[Page images and extracted text]

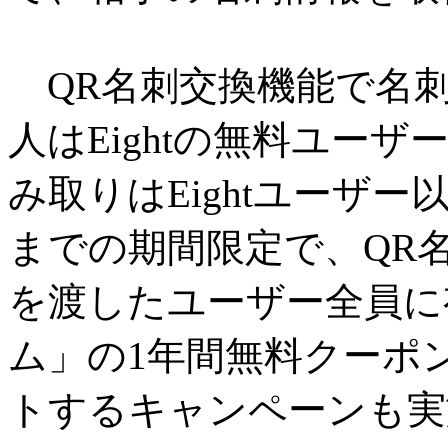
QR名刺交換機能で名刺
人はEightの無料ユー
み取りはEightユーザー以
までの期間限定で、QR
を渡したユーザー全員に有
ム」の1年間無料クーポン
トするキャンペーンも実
---
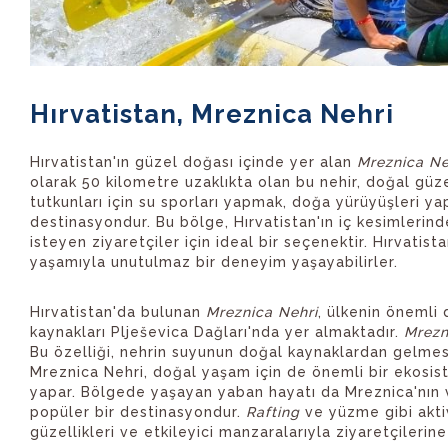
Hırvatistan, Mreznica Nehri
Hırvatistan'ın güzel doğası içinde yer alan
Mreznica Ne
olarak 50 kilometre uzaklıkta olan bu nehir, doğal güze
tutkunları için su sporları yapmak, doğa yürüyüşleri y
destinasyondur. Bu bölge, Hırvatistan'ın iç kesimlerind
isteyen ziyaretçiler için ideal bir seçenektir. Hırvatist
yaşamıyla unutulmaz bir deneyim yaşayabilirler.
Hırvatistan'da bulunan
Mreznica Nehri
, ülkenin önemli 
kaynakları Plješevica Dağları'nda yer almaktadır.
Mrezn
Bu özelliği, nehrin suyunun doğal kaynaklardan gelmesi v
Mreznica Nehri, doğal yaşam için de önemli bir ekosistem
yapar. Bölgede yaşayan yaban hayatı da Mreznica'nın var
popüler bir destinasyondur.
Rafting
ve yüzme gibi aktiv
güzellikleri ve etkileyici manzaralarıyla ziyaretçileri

(DIRECTIONS FOR THIS TASK) Please return all lines above in which the string "destinasyondur" is found.

(EXPECTED ANSWER)
destinasyondur. Bu bölge, Hırvatistan'ın iç kesimlerind
popüler bir destinasyondur.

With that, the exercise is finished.